== Segment start ==

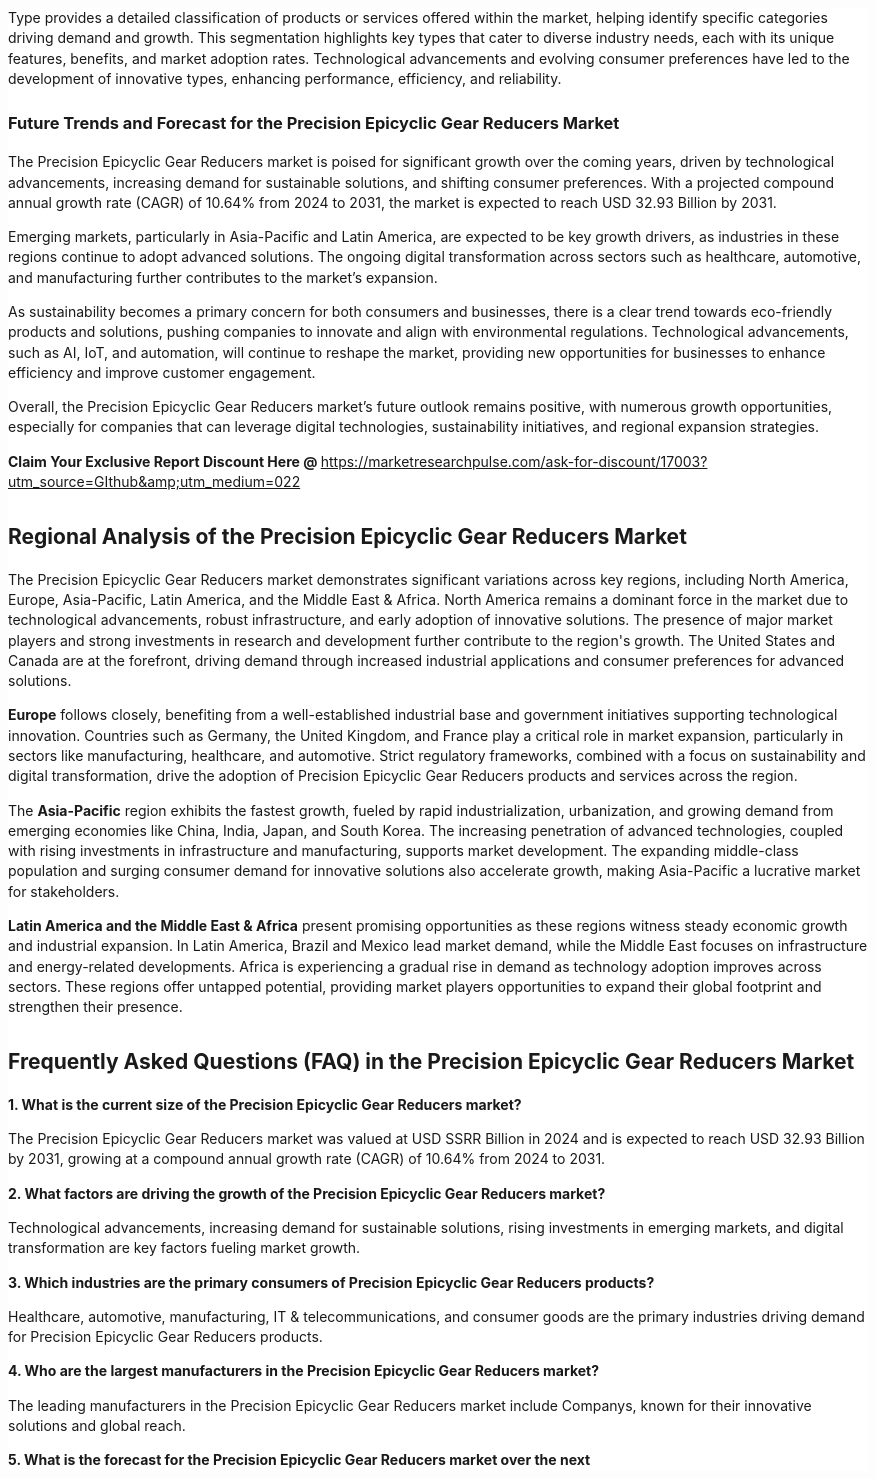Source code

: Type provides a detailed classification of products or services offered within the market, helping identify specific categories driving demand and growth. This segmentation highlights key types that cater to diverse industry needs, each with its unique features, benefits, and market adoption rates. Technological advancements and evolving consumer preferences have led to the development of innovative types, enhancing performance, efficiency, and reliability.</p><h3>Future Trends and Forecast for the Precision Epicyclic Gear Reducers Market</h3><p>The Precision Epicyclic Gear Reducers market is poised for significant growth over the coming years, driven by technological advancements, increasing demand for sustainable solutions, and shifting consumer preferences. With a projected compound annual growth rate (CAGR) of 10.64% from 2024 to 2031, the market is expected to reach USD 32.93 Billion by 2031.</p><p>Emerging markets, particularly in Asia-Pacific and Latin America, are expected to be key growth drivers, as industries in these regions continue to adopt advanced solutions. The ongoing digital transformation across sectors such as healthcare, automotive, and manufacturing further contributes to the market&rsquo;s expansion.</p><p>As sustainability becomes a primary concern for both consumers and businesses, there is a clear trend towards eco-friendly products and solutions, pushing companies to innovate and align with environmental regulations. Technological advancements, such as AI, IoT, and automation, will continue to reshape the market, providing new opportunities for businesses to enhance efficiency and improve customer engagement.</p><p>Overall, the Precision Epicyclic Gear Reducers market&rsquo;s future outlook remains positive, with numerous growth opportunities, especially for companies that can leverage digital technologies, sustainability initiatives, and regional expansion strategies.</p><p><strong>Claim Your Exclusive Report Discount Here @ </strong><a href="https://marketresearchpulse.com/ask-for-discount/17003?utm_source=GIthub&amp;utm_medium=022">https://marketresearchpulse.com/ask-for-discount/17003?utm_source=GIthub&amp;utm_medium=022</a></p><h2><strong>Regional Analysis of the Precision Epicyclic Gear Reducers Market</strong></h2><p>The Precision Epicyclic Gear Reducers market demonstrates significant variations across key regions, including North America, Europe, Asia-Pacific, Latin America, and the Middle East &amp; Africa. North America remains a dominant force in the market due to technological advancements, robust infrastructure, and early adoption of innovative solutions. The presence of major market players and strong investments in research and development further contribute to the region's growth. The United States and Canada are at the forefront, driving demand through increased industrial applications and consumer preferences for advanced solutions.</p><p><strong>Europe</strong> follows closely, benefiting from a well-established industrial base and government initiatives supporting technological innovation. Countries such as Germany, the United Kingdom, and France play a critical role in market expansion, particularly in sectors like manufacturing, healthcare, and automotive. Strict regulatory frameworks, combined with a focus on sustainability and digital transformation, drive the adoption of Precision Epicyclic Gear Reducers products and services across the region.</p><p>The <strong>Asia-Pacific</strong> region exhibits the fastest growth, fueled by rapid industrialization, urbanization, and growing demand from emerging economies like China, India, Japan, and South Korea. The increasing penetration of advanced technologies, coupled with rising investments in infrastructure and manufacturing, supports market development. The expanding middle-class population and surging consumer demand for innovative solutions also accelerate growth, making Asia-Pacific a lucrative market for stakeholders.</p><p><strong>Latin America and the Middle East &amp; Africa</strong> present promising opportunities as these regions witness steady economic growth and industrial expansion. In Latin America, Brazil and Mexico lead market demand, while the Middle East focuses on infrastructure and energy-related developments. Africa is experiencing a gradual rise in demand as technology adoption improves across sectors. These regions offer untapped potential, providing market players opportunities to expand their global footprint and strengthen their presence.</p><h2><strong>Frequently Asked Questions (FAQ) in the Precision Epicyclic Gear Reducers Market</strong></h2><p><strong>1. What is the current size of the Precision Epicyclic Gear Reducers market?</strong></p><p>The Precision Epicyclic Gear Reducers market was valued at USD SSRR Billion in 2024 and is expected to reach USD 32.93 Billion by 2031, growing at a compound annual growth rate (CAGR) of 10.64% from 2024 to 2031.</p><p><strong>2. What factors are driving the growth of the Precision Epicyclic Gear Reducers market?</strong></p><p>Technological advancements, increasing demand for sustainable solutions, rising investments in emerging markets, and digital transformation are key factors fueling market growth.</p><p><strong>3. Which industries are the primary consumers of Precision Epicyclic Gear Reducers products?</strong></p><p>Healthcare, automotive, manufacturing, IT &amp; telecommunications, and consumer goods are the primary industries driving demand for Precision Epicyclic Gear Reducers products.</p><p><strong>4. Who are the largest manufacturers in the Precision Epicyclic Gear Reducers market?</strong></p><p>The leading manufacturers in the Precision Epicyclic Gear Reducers market include Companys, known for their innovative solutions and global reach.</p><p><strong>5. What is the forecast for the Precision Epicyclic Gear Reducers market over the next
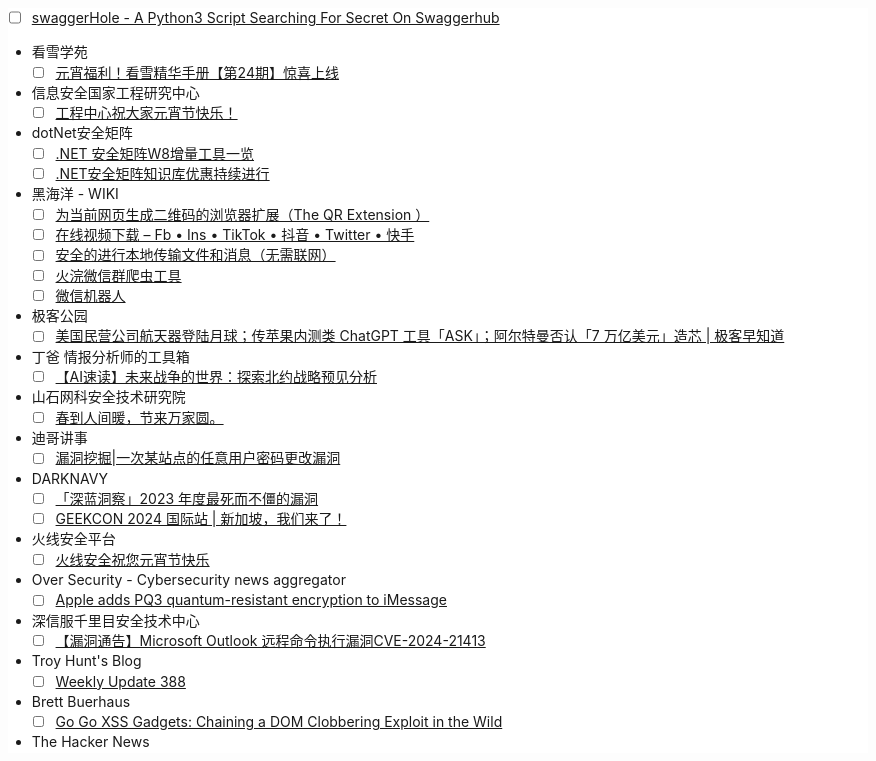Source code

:   - [ ] [swaggerHole - A Python3 Script Searching For Secret On Swaggerhub](http://www.kitploit.com/2024/02/swaggerhole-python3-script-searching.html)
- 看雪学苑
  - [ ] [元宵福利！看雪精华手册【第24期】惊喜上线](https://mp.weixin.qq.com/s?__biz=MjM5NTc2MDYxMw==&mid=2458542613&idx=1&sn=6b8ac01dac13b083a134a52047b45af4&chksm=b18d529f86fadb89fdbded8211ad22049095448f0d06e1fb97f1887b0b8c6fb7cff451d0fadc&scene=58&subscene=0#rd)
- 信息安全国家工程研究中心
  - [ ] [工程中心祝大家元宵节快乐！](https://mp.weixin.qq.com/s?__biz=MzU5OTQ0NzY3Ng==&mid=2247496030&idx=1&sn=0a68ff38200612285323c24f9b7d35ce&chksm=feb6704dc9c1f95b4b441b7bd402ae3186bbc2fc8c173b798ba3225738ba6febd24131f98e0d&scene=58&subscene=0#rd)
- dotNet安全矩阵
  - [ ] [.NET 安全矩阵W8增量工具一览](https://mp.weixin.qq.com/s?__biz=MzUyOTc3NTQ5MA==&mid=2247490801&idx=1&sn=e74792301ec04311e89cb18790124aab&chksm=fa5ab21ccd2d3b0af5d15567c5f06bb59b582f71fce4a2db0646f118f37fcf11d117cb62480a&scene=58&subscene=0#rd)
  - [ ] [.NET安全矩阵知识库优惠持续进行](https://mp.weixin.qq.com/s?__biz=MzUyOTc3NTQ5MA==&mid=2247490801&idx=2&sn=ffcb7b583f27f908a5a256f21cd33c08&chksm=fa5ab21ccd2d3b0ad9fb07854006cd3089d4b95a9064dd79130c50dafeb21c886cbde4dfff93&scene=58&subscene=0#rd)
- 黑海洋 - WIKI
  - [ ] [为当前网页生成二维码的浏览器扩展（The QR Extension ）](https://blog.upx8.com/4073)
  - [ ] [在线视频下载 – Fb • Ins • TikTok • 抖音 • Twitter • 快手](https://blog.upx8.com/4072)
  - [ ] [安全的进行本地传输文件和消息（无需联网）](https://blog.upx8.com/4070)
  - [ ] [火浣微信群爬虫工具](https://blog.upx8.com/4069)
  - [ ] [微信机器人](https://blog.upx8.com/4068)
- 极客公园
  - [ ] [美国民营公司航天器登陆月球；传苹果内测类 ChatGPT 工具「ASK」；阿尔特曼否认「7 万亿美元」造芯 | 极客早知道](https://mp.weixin.qq.com/s?__biz=MTMwNDMwODQ0MQ==&mid=2653034135&idx=1&sn=52456d2e33601f0294b54df7d4755af7&chksm=7e576b214920e2371ef13359f9ba23d4aea7800c672c882827d97230e35893a6f9670200ebf6&scene=58&subscene=0#rd)
- 丁爸 情报分析师的工具箱
  - [ ] [【AI速读】未来战争的世界：探索北约战略预见分析](https://mp.weixin.qq.com/s?__biz=MzI2MTE0NTE3Mw==&mid=2651142350&idx=1&sn=34331567dda960ee2e60c82ea0cc48c6&chksm=f1af4ff4c6d8c6e24393dfa75774e0312940f89f1ff138376f73ab51daa00bb4e5ca46a13572&scene=58&subscene=0#rd)
- 山石网科安全技术研究院
  - [ ] [春到人间暖，节来万家圆。](https://mp.weixin.qq.com/s?__biz=MzUzMDUxNTE1Mw==&mid=2247504948&idx=1&sn=5849eed7f64ee9aa414626b1f6d6db11&chksm=fa52018acd25889cdecd600f04c76b53989b602e1a248c59740724b77c3e3ad465019044cce9&scene=58&subscene=0#rd)
- 迪哥讲事
  - [ ] [漏洞挖掘|一次某站点的任意用户密码更改漏洞](https://mp.weixin.qq.com/s?__biz=MzIzMTIzNTM0MA==&mid=2247493616&idx=1&sn=64370cfcc3e5436519f5ead1e91b0781&chksm=e8a5ed93dfd264851d23f7edb753be7d0a20ff2cbdb1bd738ccdef7f04f48474eb3cf440327d&scene=58&subscene=0#rd)
- DARKNAVY
  - [ ] [「深蓝洞察」2023 年度最死而不僵的漏洞](https://mp.weixin.qq.com/s?__biz=MzkyMjM5MTk3NQ==&mid=2247485358&idx=1&sn=a78f49fc08e3654bc528a22c3fcd60d0&chksm=c1f44366f683ca7037d368a423f338cf1b691598bd37b1f07ad3ca83a105e0b3d01267a0e408&scene=58&subscene=0#rd)
  - [ ] [GEEKCON 2024 国际站 | 新加坡，我们来了！](https://mp.weixin.qq.com/s?__biz=MzkyMjM5MTk3NQ==&mid=2247485358&idx=2&sn=2940534ffa7845b3f94554c370f2a583&chksm=c1f44366f683ca705f81468f2c0615245b76852cf94f66d1783078433d78358c0fa4f16b627c&scene=58&subscene=0#rd)
- 火线安全平台
  - [ ] [火线安全祝您元宵节快乐](https://mp.weixin.qq.com/s?__biz=MzU4MjEwNzMzMg==&mid=2247493983&idx=1&sn=d675d914da0b62143ec7d28a0968526c&chksm=fdbfc0f4cac849e28b9dd1bef5af6e0f43023bb4d781aeefdd3b3aae67be2555b587f56868c5&scene=58&subscene=0#rd)
- Over Security - Cybersecurity news aggregator
  - [ ] [Apple adds PQ3 quantum-resistant encryption to iMessage](https://www.bleepingcomputer.com/news/security/apple-adds-pq3-quantum-resistant-encryption-to-imessage/)
- 深信服千里目安全技术中心
  - [ ] [【漏洞通告】Microsoft Outlook 远程命令执行漏洞CVE-2024-21413](https://mp.weixin.qq.com/s?__biz=Mzg2NjgzNjA5NQ==&mid=2247522161&idx=1&sn=a972b86a73c67766c6fbdd8d20d523ee&chksm=ce461c61f93195774f0d7d884e9478817274bca8370d6504a3fd63e4971407b0022629c8c4cb&scene=58&subscene=0#rd)
- Troy Hunt's Blog
  - [ ] [Weekly Update 388](https://www.troyhunt.com/weekly-update-388/)
- Brett Buerhaus
  - [ ] [Go Go XSS Gadgets: Chaining a DOM Clobbering Exploit in the Wild](https://buer.haus/2024/02/23/go-go-xss-gadgets-chaining-a-dom-clobbering-exploit-in-the-wild/)
- The Hacker News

== Segment end ==

From the records above, copy only the lines starting with the line that holds "- [ ] [「深蓝洞察」2023" and going on through the line that holds "- 深信服千里目安全技术中心", exactly as written.

  - [ ] [「深蓝洞察」2023 年度最死而不僵的漏洞](https://mp.weixin.qq.com/s?__biz=MzkyMjM5MTk3NQ==&mid=2247485358&idx=1&sn=a78f49fc08e3654bc528a22c3fcd60d0&chksm=c1f44366f683ca7037d368a423f338cf1b691598bd37b1f07ad3ca83a105e0b3d01267a0e408&scene=58&subscene=0#rd)
  - [ ] [GEEKCON 2024 国际站 | 新加坡，我们来了！](https://mp.weixin.qq.com/s?__biz=MzkyMjM5MTk3NQ==&mid=2247485358&idx=2&sn=2940534ffa7845b3f94554c370f2a583&chksm=c1f44366f683ca705f81468f2c0615245b76852cf94f66d1783078433d78358c0fa4f16b627c&scene=58&subscene=0#rd)
- 火线安全平台
  - [ ] [火线安全祝您元宵节快乐](https://mp.weixin.qq.com/s?__biz=MzU4MjEwNzMzMg==&mid=2247493983&idx=1&sn=d675d914da0b62143ec7d28a0968526c&chksm=fdbfc0f4cac849e28b9dd1bef5af6e0f43023bb4d781aeefdd3b3aae67be2555b587f56868c5&scene=58&subscene=0#rd)
- Over Security - Cybersecurity news aggregator
  - [ ] [Apple adds PQ3 quantum-resistant encryption to iMessage](https://www.bleepingcomputer.com/news/security/apple-adds-pq3-quantum-resistant-encryption-to-imessage/)
- 深信服千里目安全技术中心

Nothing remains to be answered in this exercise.